The project was explained to me as adding infinite scrolling and some faceted search features to our product catalog. While researching and planning I soon realized these requirements meant a complete rewrite of the product catalog. The shape of our data in SQL Server was not at all amenable to faceted search. Another difficulty was that my manager was exiting and there seemed to be no single person in charge of the project, leaving me to fill in a lot of blanks.
Our existing catalog used a categorization system which required the content team to compose filters in a strange DSL:
The syntax of this language seemed arbitrarily complex and the parser was very touchy. Several hundred of these filters were translated dynamically at run-time (and quite slowly) to LINQ-to-SQL expression trees and then run against SQL Server to collect products matching the criteria. Often, heavy traffic would cause this to take down our servers - the SQL queries generated were sometimes many thousands of characters long.
My testing demonstrated that even if this query performance problem was solved, response times from DB to app servers would still be a major bottleneck. I was part of a conservative Microsoft stack team and putting caching layers like Redis and memcached between DB and app was a very hard sell.
To implement a caching layer without raising any eyebrows, I simply pulled the entire product catalog into memory and put it behind an ASP.NET web service, using standard .NET collections to index it. A single, small VM in each datacenter would suffice as our cache, and our team would be capable of maintaining it without learning any scary open source tech!
To make life better for the content team I both rewrote the old expression tree parser to be less brittle and added a new DSL so new filters were legible to the non-technical users:
Type = Pants and Color = Blue
Compiling these to LINQ-to-SQL still performed poorly, and the code was difficult to maintain. Instead, I generated raw T-SQL using Common Table Expressions. All filters were parsed and run at cache startup, taking about 15 seconds to run the hundreds of queries and index the entire catalog. Faceted search was then done with the in-memory collections rather than the relational tables, giving instant results. We would have been able to shut down about 80% of our web servers had this gone into production. Unfortunately, the company announced it was liquidating shortly before launch.

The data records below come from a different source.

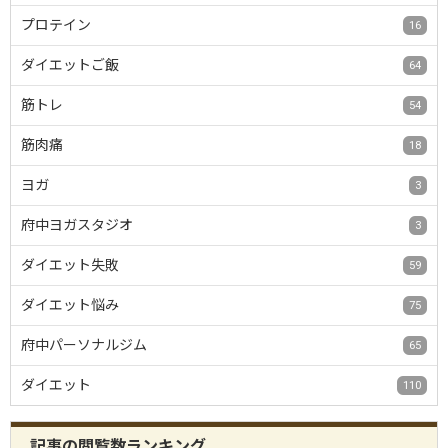
プロテイン
16
ダイエットご飯
64
筋トレ
54
筋肉痛
18
ヨガ
3
府中ヨガスタジオ
3
ダイエット失敗
59
ダイエット悩み
75
府中パーソナルジム
65
ダイエット
110
記事の閲覧数ランキング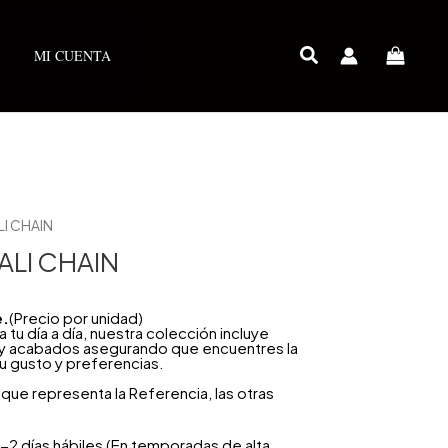
MI CUENTA
LI CHAIN
ALI CHAIN
e.
(Precio por unidad)
u día a día, nuestra colección incluye
 y acabados asegurando que encuentres la
u gusto y preferencias.
que representa la Referencia, las otras
-2 días hábiles (En temporadas de alta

I had never actually used an infinite scroll feature which met my usability standards. Most of our direct competitors had implemented this, and all were slow or buggy. All the existing techniques I looked into had big flaws. We had the specific requirement: “if the user clicks the back button, she should wind up back at the same part of the infinite scroll she left”. The few existing implementations which met this requirement were essentially hacks, and did not work reliably.
Realizing that all browsers have this “where I left off” feature built-in for static pages, my solution was to pre-calculate and insert the CSS height of the entire results element at the server, where we knew 1) the fixed height of each result, and 2) how many results were on the page. Results were still fetched dynamically, but the user would instantly be where she left off when returning to the results. And no awkwardly shrinking/jumping scrollbar! I have yet to find this technique used anywhere else.
When complete, I could go to our “All Products” listing, hold down the Page Down button, and see the entire product catalog fly past in a matter of seconds.